MBC Group, the largest media company in the Middle East and North Africa region, recently upgraded its audio infrastructure with AES67/Ravenna-compliant Lawo IP equipment for its two control rooms and studios located in Dubai Studio City.
According to MBC, flexibility was an important consideration for the decision to base the new installation on IP-native Lawo solutions — both control rooms needed to serve either studio floor in a variety of I/O combinations. The installation involved two 48-fader Lawo mc²56 production consoles and shared I/O for the IP networked system, set up as a mix of A__stage64 and modular Dallis stagebox devices. Lawo’s V__pro8 8-channel video/audio toolbox embeds and de-embeds the audio in/from video feeds.

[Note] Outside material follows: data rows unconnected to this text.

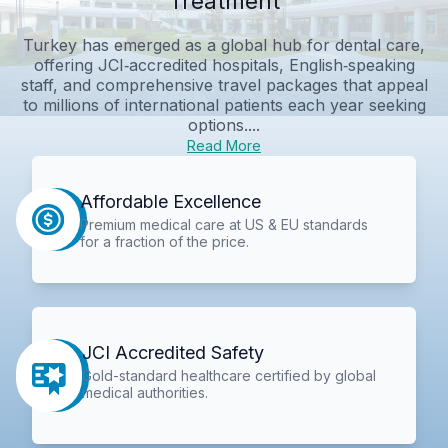
Treatment
Turkey has emerged as a global hub for dental care,
offering JCI‑accredited hospitals, English‑speaking
staff, and comprehensive travel packages that appeal
to millions of international patients each year seeking
options....
Read More
Affordable Excellence
Premium medical care at US & EU standards
for a fraction of the price.
JCI Accredited Safety
Gold-standard healthcare certified by global
medical authorities.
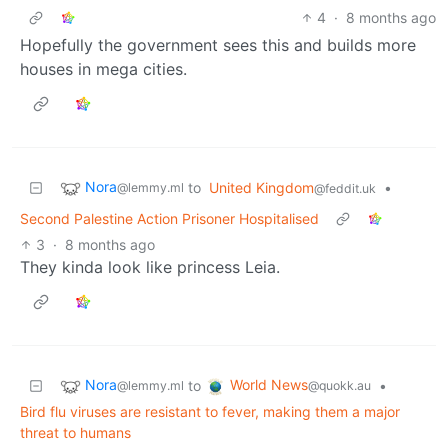
4
·
8 months ago
Hopefully the government sees this and builds more
houses in mega cities.
Nora
to
United Kingdom
•
@lemmy.ml
@feddit.uk
Second Palestine Action Prisoner Hospitalised
3
·
8 months ago
They kinda look like princess Leia.
Nora
World News
to
•
@lemmy.ml
@quokk.au
Bird flu viruses are resistant to fever, making them a major
threat to humans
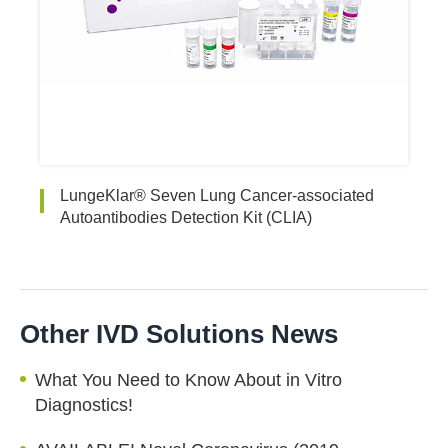
LungeKlar® Seven Lung Cancer-associated
Autoantibodies Detection Kit (CLIA)
Other IVD Solutions News
What You Need to Know About in Vitro
Diagnostics!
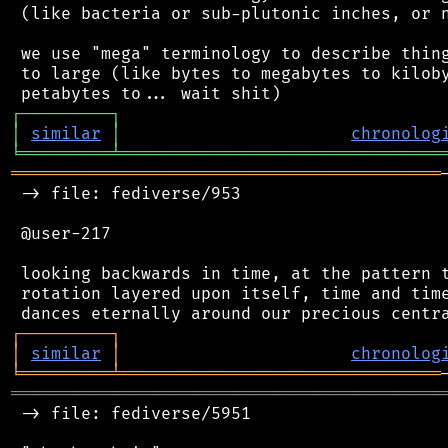
 (like bacteria or sub-plutonic inches, or n
 we use "mega" terminology to describe thing
 to large (like bytes to megabytes to kiloby
┌
─
─
─
─
─
─
─
─
─
┐
│
similar
│
chronolog
╘
═════════
╧
════════════════════════════════
═══════════════════════════════════════════
 -> file: fediverse/953

 @user-217

 looking backwards in time, at the pattern t
 rotation layered upon itself, time and time
┌
─
─
─
─
─
─
─
─
─
┐
│
similar
│
chronolog
╘
═════════
╧
════════════════════════════════
═══════════════════════════════════════════
 -> file: fediverse/5951
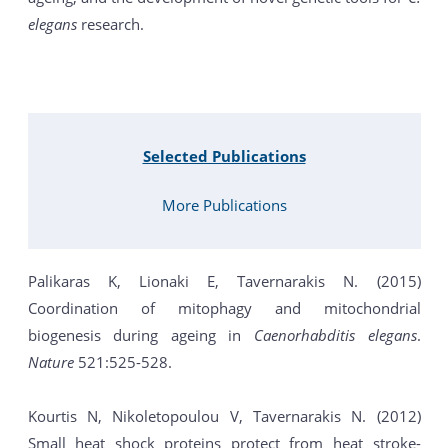
elegans
research.
Selected Publications
More Publications
Palikaras K, Lionaki E, Tavernarakis N. (2015)
Coordination of mitophagy and mitochondrial
biogenesis during ageing in
Caenorhabditis elegans
.
Nature
521:525-528.
Kourtis N, Nikoletopoulou V, Tavernarakis N. (2012)
Small heat shock proteins protect from heat stroke-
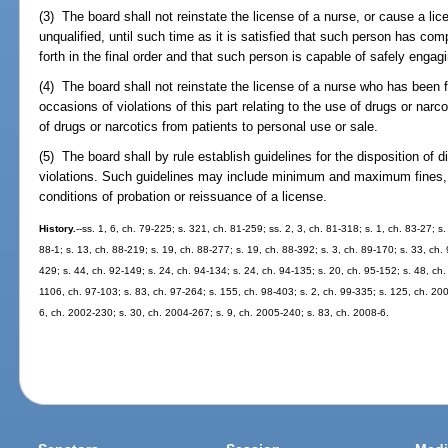
(3) The board shall not reinstate the license of a nurse, or cause a li
unqualified, until such time as it is satisfied that such person has com
forth in the final order and that such person is capable of safely engagi
(4) The board shall not reinstate the license of a nurse who has been 
occasions of violations of this part relating to the use of drugs or narc
of drugs or narcotics from patients to personal use or sale.
(5) The board shall by rule establish guidelines for the disposition of d
violations. Such guidelines may include minimum and maximum fines, p
conditions of probation or reissuance of a license.
History.
--ss. 1, 6, ch. 79-225; s. 321, ch. 81-259; ss. 2, 3, ch. 81-318; s. 1, ch. 83-27; s
88-1; s. 13, ch. 88-219; s. 19, ch. 88-277; s. 19, ch. 88-392; s. 3, ch. 89-170; s. 33, ch. 
429; s. 44, ch. 92-149; s. 24, ch. 94-134; s. 24, ch. 94-135; s. 20, ch. 95-152; s. 48, ch.
1106, ch. 97-103; s. 83, ch. 97-264; s. 155, ch. 98-403; s. 2, ch. 99-335; s. 125, ch. 20
6, ch. 2002-230; s. 30, ch. 2004-267; s. 9, ch. 2005-240; s. 83, ch. 2008-6.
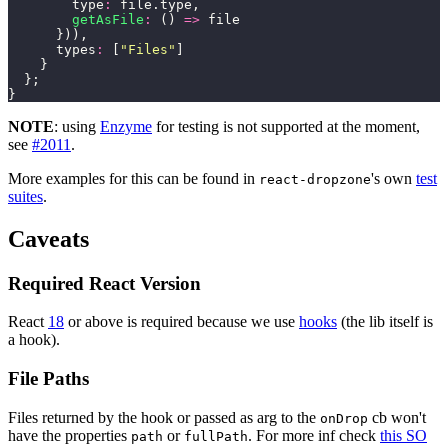
        type
:
 file.type,
        getAsFile
:
 () 
=>
 file
      })),
      types
:
 [
"
Files
"
]
    }
  };
}
NOTE
: using
Enzyme
for testing is not supported at the moment,
see
#2011
.
More examples for this can be found in
's own
test
react-dropzone
suites
.
Caveats
Required React Version
React
18
or above is required because we use
hooks
(the lib itself is
a hook).
File Paths
Files returned by the hook or passed as arg to the
cb won't
onDrop
have the properties
or
. For more inf check
this SO
path
fullPath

While AES67/Ravenna (IP) exchanges most audio streams, Madi receives others. For reasons of continuity with previously installed audio gear, a Nova73 HD router provides a four-port Dante card, thus allowing the audio engineers at Studio City to leverage a variety of formats in any authorized combination.
The new system can handle open-standards AoIP streams, Madi signals and even Dante sources — in any combination and at a high channel count.
MBC says the native IP support offers a second significant advantage: it allowed Lawo to provide remote hands-on training from Europe via WAN-based remote fader and screen control that complemented a live video link for swift and effective knowledge transfer when the worldwide pandemic did not allow any travels.
MBC operators can use the same remote capability to control on-location stageboxes during high-profile events. Engineers can run their audio productions from their familiar Studio City control rooms. Among the advantages of this IP-based approach is the possibility to use select operators for back-to-back productions because they no longer need to travel onsite. Similarly, compact flypacks do away with the need to send OB trucks or lorries to on-location events.